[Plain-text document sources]
==*==

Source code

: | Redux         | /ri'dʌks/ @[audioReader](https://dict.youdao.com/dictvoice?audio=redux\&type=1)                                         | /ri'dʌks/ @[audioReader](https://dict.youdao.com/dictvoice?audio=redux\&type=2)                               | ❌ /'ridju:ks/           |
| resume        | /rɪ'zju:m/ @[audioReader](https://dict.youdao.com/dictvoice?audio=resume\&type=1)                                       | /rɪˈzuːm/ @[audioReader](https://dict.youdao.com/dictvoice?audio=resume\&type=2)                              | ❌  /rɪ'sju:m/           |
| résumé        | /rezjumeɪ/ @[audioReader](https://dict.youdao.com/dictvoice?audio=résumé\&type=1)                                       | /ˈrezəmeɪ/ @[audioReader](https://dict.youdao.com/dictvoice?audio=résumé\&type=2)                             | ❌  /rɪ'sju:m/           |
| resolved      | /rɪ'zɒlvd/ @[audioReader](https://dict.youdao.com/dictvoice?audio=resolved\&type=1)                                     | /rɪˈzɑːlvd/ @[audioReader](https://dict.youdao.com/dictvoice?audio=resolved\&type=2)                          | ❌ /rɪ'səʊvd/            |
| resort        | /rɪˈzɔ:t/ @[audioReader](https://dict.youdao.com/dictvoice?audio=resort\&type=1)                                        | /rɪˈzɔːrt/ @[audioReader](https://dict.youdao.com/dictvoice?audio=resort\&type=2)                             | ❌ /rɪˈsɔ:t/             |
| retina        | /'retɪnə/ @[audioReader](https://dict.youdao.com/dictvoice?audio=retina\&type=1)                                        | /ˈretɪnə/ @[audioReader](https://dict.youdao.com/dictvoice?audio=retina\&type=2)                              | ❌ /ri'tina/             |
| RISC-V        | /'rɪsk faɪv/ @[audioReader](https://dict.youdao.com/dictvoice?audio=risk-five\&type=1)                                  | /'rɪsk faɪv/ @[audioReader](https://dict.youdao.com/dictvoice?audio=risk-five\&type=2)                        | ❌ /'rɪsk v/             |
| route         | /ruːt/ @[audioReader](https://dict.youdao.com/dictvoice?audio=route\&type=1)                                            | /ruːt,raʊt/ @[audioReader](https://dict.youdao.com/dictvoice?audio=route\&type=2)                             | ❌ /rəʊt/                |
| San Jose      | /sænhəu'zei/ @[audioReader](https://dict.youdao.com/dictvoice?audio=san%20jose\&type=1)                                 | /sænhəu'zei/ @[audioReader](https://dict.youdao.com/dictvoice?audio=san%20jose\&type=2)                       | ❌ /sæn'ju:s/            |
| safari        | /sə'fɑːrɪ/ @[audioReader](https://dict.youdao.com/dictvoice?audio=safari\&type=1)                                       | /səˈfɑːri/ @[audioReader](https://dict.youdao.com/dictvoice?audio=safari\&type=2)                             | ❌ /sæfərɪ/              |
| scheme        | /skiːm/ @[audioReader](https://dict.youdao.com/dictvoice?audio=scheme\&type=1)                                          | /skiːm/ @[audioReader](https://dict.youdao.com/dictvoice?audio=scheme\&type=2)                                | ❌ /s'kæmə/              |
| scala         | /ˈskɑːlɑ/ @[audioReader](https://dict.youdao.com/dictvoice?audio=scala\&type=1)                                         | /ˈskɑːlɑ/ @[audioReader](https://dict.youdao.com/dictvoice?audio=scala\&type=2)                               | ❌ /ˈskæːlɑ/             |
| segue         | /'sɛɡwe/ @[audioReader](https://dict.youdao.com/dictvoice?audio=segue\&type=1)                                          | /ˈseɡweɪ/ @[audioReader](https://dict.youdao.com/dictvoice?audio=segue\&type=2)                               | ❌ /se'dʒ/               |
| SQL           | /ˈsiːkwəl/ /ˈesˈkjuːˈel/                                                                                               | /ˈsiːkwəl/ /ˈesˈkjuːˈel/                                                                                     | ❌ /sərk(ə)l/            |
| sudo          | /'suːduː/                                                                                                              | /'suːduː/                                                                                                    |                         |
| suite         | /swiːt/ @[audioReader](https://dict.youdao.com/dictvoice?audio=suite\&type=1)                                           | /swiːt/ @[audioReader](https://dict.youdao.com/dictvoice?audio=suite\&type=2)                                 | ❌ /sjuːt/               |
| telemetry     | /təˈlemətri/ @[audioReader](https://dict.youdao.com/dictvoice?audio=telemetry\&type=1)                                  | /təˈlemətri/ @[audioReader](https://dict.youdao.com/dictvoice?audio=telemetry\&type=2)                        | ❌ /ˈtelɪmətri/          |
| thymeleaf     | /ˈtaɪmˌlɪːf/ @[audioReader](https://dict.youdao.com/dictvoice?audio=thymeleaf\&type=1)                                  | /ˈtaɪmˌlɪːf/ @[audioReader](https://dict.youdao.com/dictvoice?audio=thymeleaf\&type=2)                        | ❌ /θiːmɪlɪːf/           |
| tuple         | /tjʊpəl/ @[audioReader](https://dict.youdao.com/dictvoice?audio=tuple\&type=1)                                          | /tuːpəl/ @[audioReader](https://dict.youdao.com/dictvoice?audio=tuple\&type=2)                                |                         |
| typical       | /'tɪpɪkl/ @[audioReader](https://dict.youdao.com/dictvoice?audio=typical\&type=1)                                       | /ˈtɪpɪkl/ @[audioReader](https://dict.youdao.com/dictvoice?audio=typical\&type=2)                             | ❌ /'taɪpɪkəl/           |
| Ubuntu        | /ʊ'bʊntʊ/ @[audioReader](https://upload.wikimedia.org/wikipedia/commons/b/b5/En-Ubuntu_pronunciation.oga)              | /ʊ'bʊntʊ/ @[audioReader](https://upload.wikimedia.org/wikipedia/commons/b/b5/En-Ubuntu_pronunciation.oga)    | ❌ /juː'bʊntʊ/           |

==*==

## WORK INSTRUCTION
Pick out every line of the listing above that contains the string "resolved", treating uppercase and lowercase as distinct, and copy each such line.

## PROBLEM SOLUTION
| resolved      | /rɪ'zɒlvd/ @[audioReader](https://dict.youdao.com/dictvoice?audio=resolved\&type=1)                                     | /rɪˈzɑːlvd/ @[audioReader](https://dict.youdao.com/dictvoice?audio=resolved\&type=2)                          | ❌ /rɪ'səʊvd/            |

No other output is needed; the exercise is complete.